The secret to Becker’s genius is characters. Like Cheers before it, Becker is populated with wonderfully distinctive characters played by actors carefully cast for the roles. To start with there’s his office nurse, Margaret, played skillfully by Hattie Winston. Margaret runs things for Becker in his doctor’s office. She’s pretty much his mother and the brains behind the outfit. She’s one of those straight talking ladies that don’t take any guff, and that means not even from Becker. The office assistant is Linda, played by Saw star Shawnee Smith. Linda’s used to getting by on her looks, which is fortunate because she’s naive and a little short on the intelligence front. How she got the job and holds it is anyone’s guess, but her blundering makes for some classic comedy. Becker spends much of his off time at a café owned by Reggie. Reggie is portrayed by Star Trek: Deep Space Nine’s resident Trill, Terry Farrell. There’s a hint of a romantic interest here. Reggie is more interested talking about her own pitiful social life than serving her customers. Jake, played by Alex Desert, is blind, and interestingly enough runs a newsstand out of Reggie’s Café. He’s pretty much Becker’s best friend and often foil. A frequent patron of the Café is sleaze Bob, played by Saverio Guerra. He’s got the hots for Reggie and just about any other woman who meets his criteria (breathing) even though he’s married to an unseen wife. Bob always refers to himself in the third person and is clearly the most entertaining support character on the show. He was a recurring character up to year three where he was finally upgraded to regular. I can’t imagine the Becker universe without him.

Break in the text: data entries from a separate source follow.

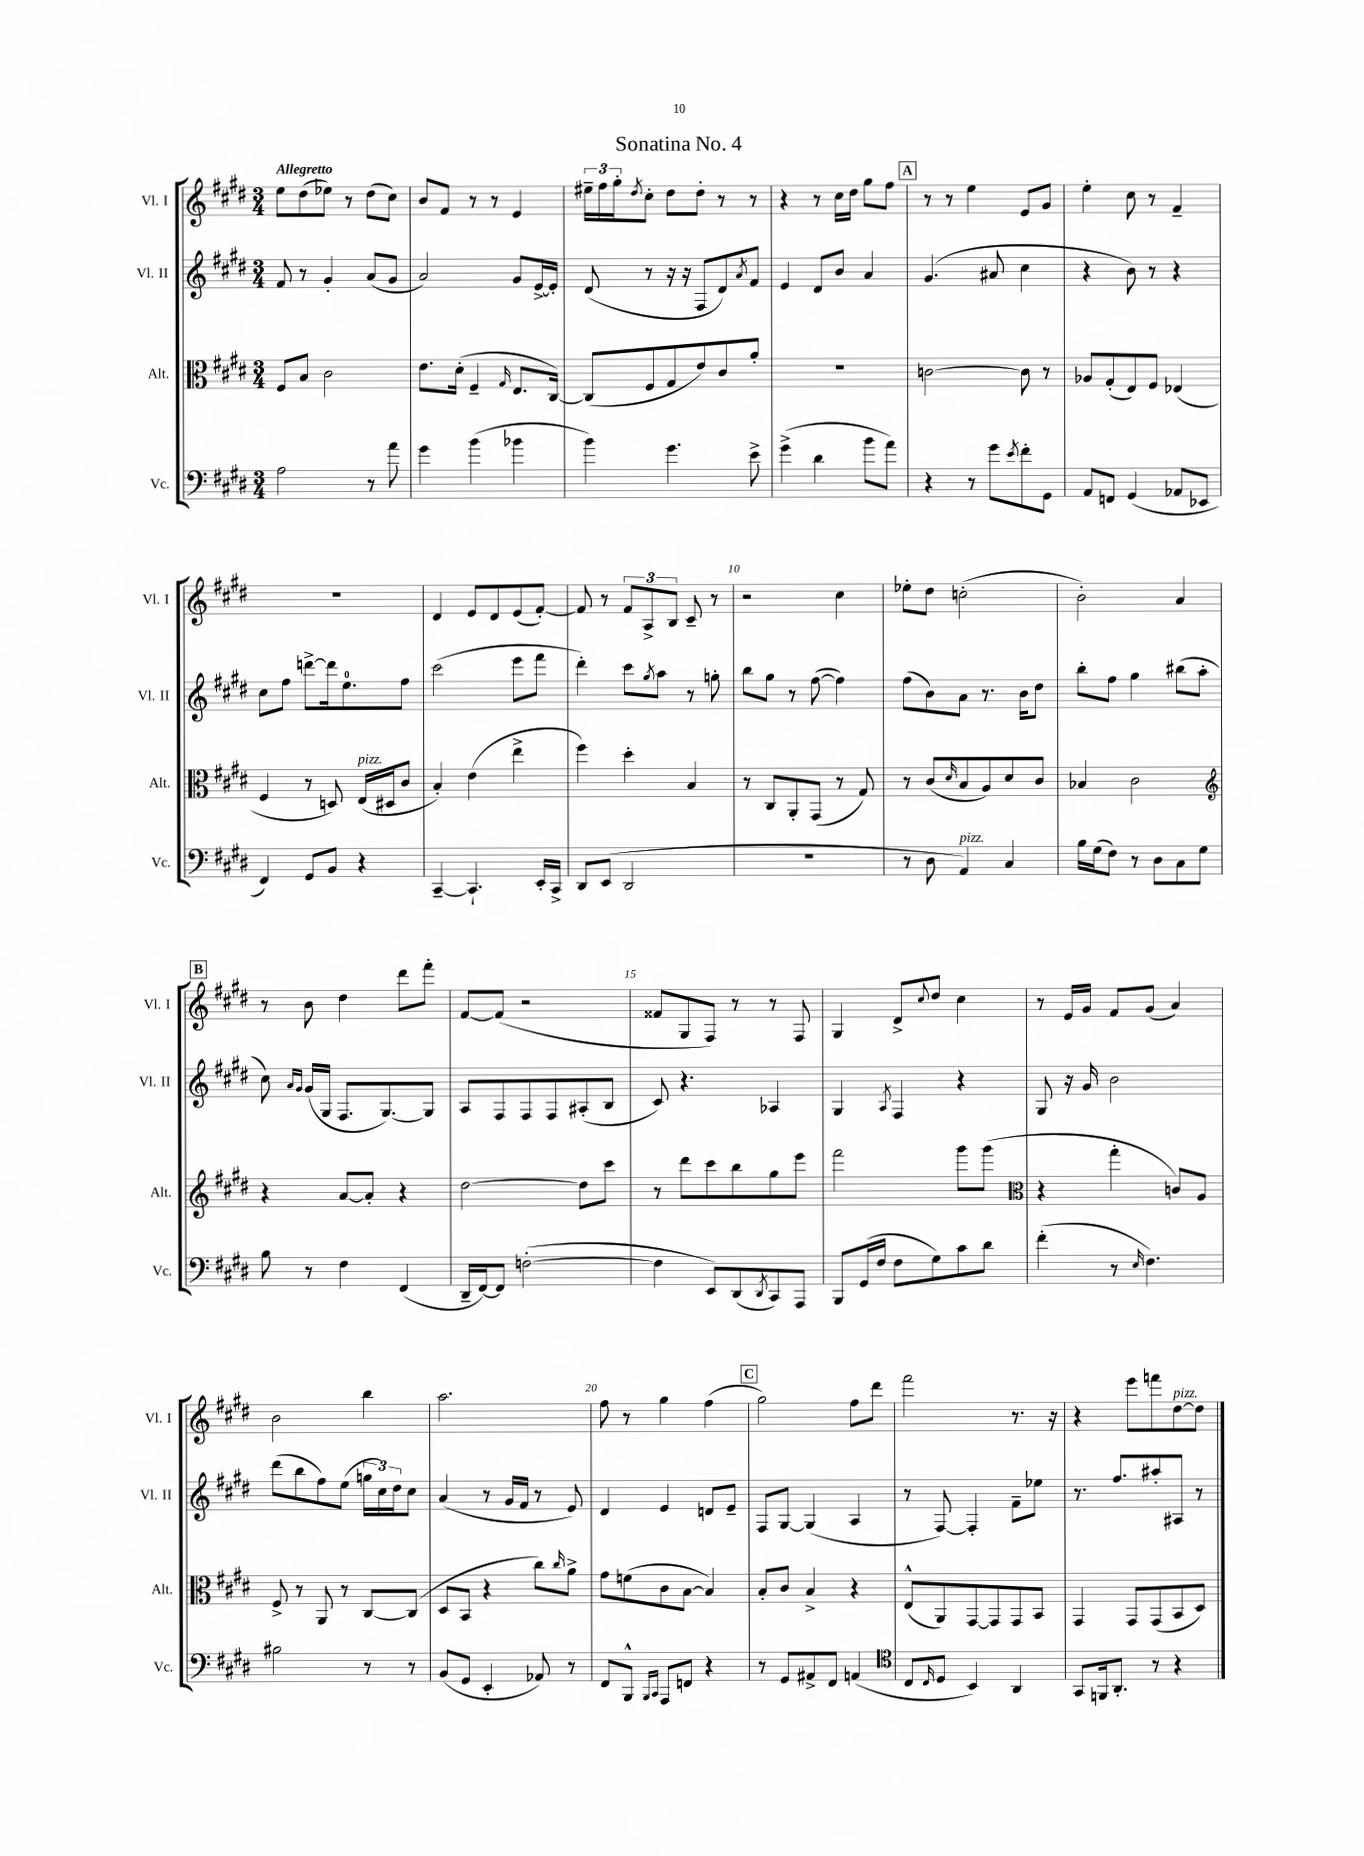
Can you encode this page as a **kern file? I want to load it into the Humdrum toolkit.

**kern	**kern	**kern	**kern
*part4	*part3	*part2	*part1
*staff4	*staff3	*staff2	*staff1
*I"Vc.	*I"Alt.	*I"Vl. II	*I"Vl. I
*I'Vc.	*I'Alt.	*I'Vl. II	*I'Vl. I
*clefF4	*clefC3	*clefG2	*clefG2
*k[f#c#g#d#]	*k[f#c#g#d#]	*k[f#c#g#d#]	*k[f#c#g#d#]
*M3/4	*M3/4	*M3/4	*M3/4
=1	=1	=1	=1
!	!	!	!LO:TX:a:B:t=Allegretto
2A\	8F#/L	8f#/	8ee\L
.	8B/J	8r	(8dd#\
.	2c#\	4g#'/	8ee-X\J)
.	.	.	8r
8r	.	(8a/L	(8dd#\L
8a\	.	8g#/J	8cc#\J)
=2	=2	=2	=2
4g#\	8.e\L	2a/)	8b/L
.	.	.	8f#/J
.	(16d#'\Jk	.	.
(4b\	4F#~/	.	8r
.	.	.	8r
.	16qqG#/	.	.
4b-X\	8.E/L	8g#/L	4e/
.	.	[16e^/L	.
.	[16C#/Jk)	16e'/JJ]	.
=3	=3	=3	=3
4b\)	(8C#/L]	(8d#/	24ee#X~\LL
.	.	.	24ff#\
.	.	.	24gg#'\J
.	.	.	8qdd#/
.	8F#/	8r	8cc#'\J
4.g#\	8G#/	16r	8dd#\L
.	.	16r	.
.	8e/)	8F#/L	8dd#'\J
.	8c#/	8d#/)	8r
.	.	8qa/	.
8e^\	8a'/J	8f#/J	8r
=4	=4	=4	=4
(4g#^\	2.r	4e/	4r
4d#\	.	8d#/L	8r
.	.	8b/J	16cc#\LL
.	.	.	16dd#\JJ
8b\L	.	4a/	8gg#\L
8a\J)	.	.	8ff#\J
!!LO:REH:place=s1:t=A
=5	=5	=5	=5
4r	[2cn\	(4.g#/	8r
.	.	.	8r
8r	.	.	4ee\
8g#\L	.	8a#X/	.
8qe/	.	.	.
8f#'\	8c\]	4cc#\	8e/L
8GG#\J	8r	.	8g#/J
=6	=6	=6	=6
8AA/L	8A-X/L	4r	4ee'\
8FFn/J	(8G#'/	.	.
(4GG#/	8E/)	8b\)	8cc#\
.	8F#/J	8r	8r
8AA-X/L	(4E-X/	4r	4f#~/
8EE-X/J	.	.	.
!!LO:LB:g=z
=7	=7	=7	=7
4FF#/)	4F#/	8cc#\L	2.r
.	.	8ff#\J	.
8GG#/L	8r	[8dddn^\L	.
8BB/J	8Dn/)	16ddd\k]	.
.	.	8.ee\	.
!	!LO:TX:a:i:t=pizz.	!	!
4r	(16E/LL	.	.
.	16D#X/J	.	.
.	8c#/J	8ff#\J	.
=8	=8	=8	=8
[4CC#~/	4B'/)	(2ccc#\	4d#/
4.CC#`/]	(4e\	.	8e/L
.	.	.	8d#/
.	4ee^\	8eee\L	(8e/
16EE'/LL	.	8fff#\J	[8f#'/J)
16CC#^/JJ	.	.	.
=9	=9	=9	=9
8DD#/L	4ff#\)	4ddd#'\)	8f#/]
(8EE/J	.	.	8r
2DD#/	4dd#'\	8ccc#\L	12f#/L
.	.	.	12A^/
.	.	8qgg#/	.
.	.	8aa\J	.
.	.	.	12B/J
.	4B/	8r	8c#~/
.	.	8ggn'\	8r
=10	=10	=10	=10
2.r	8r	8bb\L	2r
.	8C#/L	8gg#\J	.
.	8AA'/	8r	.
.	(8GG#/J	([8ff#\	.
.	8r	4ff#\])	4cc#\
.	8G#/)	.	.
=11	=11	=11	=11
8r	8r	(8ff#\L	8ee-X'\L
8D#\	(8c#/L	8b\)	8dd#\J
.	16qqd#/	.	.
!LO:TX:a:i:t=pizz.	!	!	!
4AA/)	8B/	8a\J	(2ccn'\
.	8A/)	8.r	.
4C#/	8d#/	.	.
.	.	16b\KL	.
.	8c#/J	8dd#\J	.
=12	=12	=12	=12
16B\LL	4B-X/	8bb'\L	2b'\)
(16G#\J	.	.	.
8F#\J)	.	8ff#\J	.
8r	2c#\	4gg#\	.
8D#\L	.	.	.
8C#\	.	(8bb#X\L	4a/
8G#\J	.	8aa'\J	.
!!LO:LB:g=z
!!LO:REH:place=s1:t=B
=13	=13	=13	=13
*	*clefG2	*	*
8B\	4r	8cc#\)	8r
.	.	16qqa/LL	.
.	.	16qqg#/JJ	.
8r	.	(16g#/LL	8b\
.	.	16G#/JJ	.
4F#\	[8a/L	8.F#/L	4dd#\
.	8a'/J]	.	.
.	.	[8.G#/)	.
(4FF#/	4r	.	8ddd#\L
.	.	8G#/J]	8fff#'\J
=14	=14	=14	=14
16DD#~/LL	[2dd#\	8A/L	[8f#/L
[16FF#/J)	.	.	.
8FF#/J]	.	8F#/	(8f#/J]
([2Fn'\	.	8F#/	2r
.	.	8F#/	.
.	8dd#\L]	(8A#X'/	.
.	8ccc#\J	8B/J	.
=15	=15	=15	=15
4F\]	8r	8c#/)	8f##X/L
.	8ddd#\L	4.r	8G#/
8EE/L)	8ccc#\	.	8F#/J)
(8DD#/	8bb\	.	8r
8qDD#/	.	.	.
8CC#/)	8gg#\	4A-X/	8r
8AAA/J	8eee\J	.	8F#/
=16	=16	=16	=16
8BBB/L	2fff#\	4G#/	4G#/
(16GG#/L	.	.	.
16F#/JJ	.	.	.
.	.	8qA/	.
8F#\L	.	4F#/	8d#^/L
.	.	.	8qqcc#/
8G#\)	.	.	8dd#/J
8c#\	8ggg#\L	4r	4cc#\
8d#\J	(8ggg#\J	.	.
=17	=17	=17	=17
*	*clefC3	*	*
(4f#'\	4r	8G#/	8r
.	.	16r	16e/LL
.	.	16g#/	16g#/JJ
8r	4gg#'\	2b\	8f#/L
16qqE/	.	.	.
4.F#\)	.	.	(8g#/J
.	8cn/L)	.	4a/)
.	8A/J	.	.
!!LO:LB:g=z
=18	=18	=18	=18
2B#X\	8F#^/	(8ddd#\L	2b\
.	8r	8bb\	.
.	8AA/	8ff#\)	.
.	8r	(8ee\J	.
8r	[8C#/L	24ggn\LL	4bb\
.	.	24cc#\)	.
.	.	24dd#\J	.
8r	(8C#/J]	8cc#\J	.
=19	=19	=19	=19
(8BB/L	8D#/L	(4a/	2.aa\
8GG#/J	8BB/J	.	.
4EE'/	4r	8r	.
.	.	16g#/LL	.
.	.	16f#/JJ	.
8AA-X/)	8cc#\L)	8r	.
.	16qqcc#/	.	.
8r	8a^\J	8e/)	.
=20	=20	=20	=20
8FF#/L	8g#\L	4d#/	8ff#\
8BBB^^/J	(8fn\	.	8r
16qqBBB/LL	.	.	.
16qqCC#/JJ	.	.	.
8AAA/L	8c#\	4e/	4gg#\
8FFn/J	[8B\J	.	.
4r	4B/])	8dn/L	(4ff#\
.	.	8e~/J	.
!!LO:REH:place=s1:t=C
=21	=21	=21	=21
8r	8B'/L	8F#/L	2gg#\)
8GG#/L	8c#/J	[8G#/J	.
8AA#X^/	4B^/	(4G#/]	.
8FF#/J	.	.	.
(4AAn/	4r	4A/	8ff#\L
.	.	.	8ddd#\J
=22	=22	=22	=22
*clefC4	*	*	*
8C#/L	(8E^^/L	8r	2fff#\
16qqC#/	.	.	.
8D#/J	8AA/)	[8F#/)	.
4BB/)	[8GG#/	4F#'/]	.
.	8GG#/]	.	.
4AA/	8GG#/	8f#~\L	8.r
.	8BB/J	8ee-X\J	.
.	.	.	16r
=23	=23	=23	=23
8GG#/L	4GG#/	8.r	4r
16FFn/k	.	.	.
8.AA'/J	.	8.ff#/L	.
.	8GG#/L	.	8eee\L
8r	(8GG#/	8aa#X'/	8fffn\
!	!	!	!LO:TX:a:i:t=pizz.
4r	8BB/	8A#X/J	[8dd#\
.	8D#/J)	8r	8dd#\J]
==	==	==	==
*-	*-	*-	*-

It’s the second season of Becker. Becker might actually regret saving a woman’s life in Point Of Contact, when she begins to stalk him in gratitude. Becker gets shot when he ends up in the middle of a parking space argument in Stumble In The Bronx. Becker’s gunshot injury might be life threatening… to everyone around him, as he recuperates over the next few episodes. Santa is dead, at least the one in Becker’s waiting room is in the extra funny Santa On Ice. When Becker decides to start doing more healthy things, his friends think he’s dying in The Rumor. In, All The Rage, Becker is sentenced to Anger Management classes. That’s also the classic episode where Linda invites Bob to live with her when he’s kicked out of his own place. Becker’s latest flame turns out to be a hooker in the season two finale, Panic On The 86th.
Each episode of Becker is presented in its original full frame broadcast format. The picture isn’t anything spectacular here, but it actually looks pretty good. Unfortunately there is some compression artifact. Still, colors are relatively strong. I’d say the transfer’s as good if not better than its original broadcast was.
The Dolby Digital 2.0 Mono track is basically there to service the dialog, and it does. There’s some sweet guitar rifts throughout each episode, and they come out pretty nicely here. All in all a fairly serviceable audio presentation.
This show found its legs quickly and was firing all the way by its second season. It’s very much character driven comedy, something all too rare in today’s television landscape. Becker on DVD is just the right medicine to “make your booboo all better”.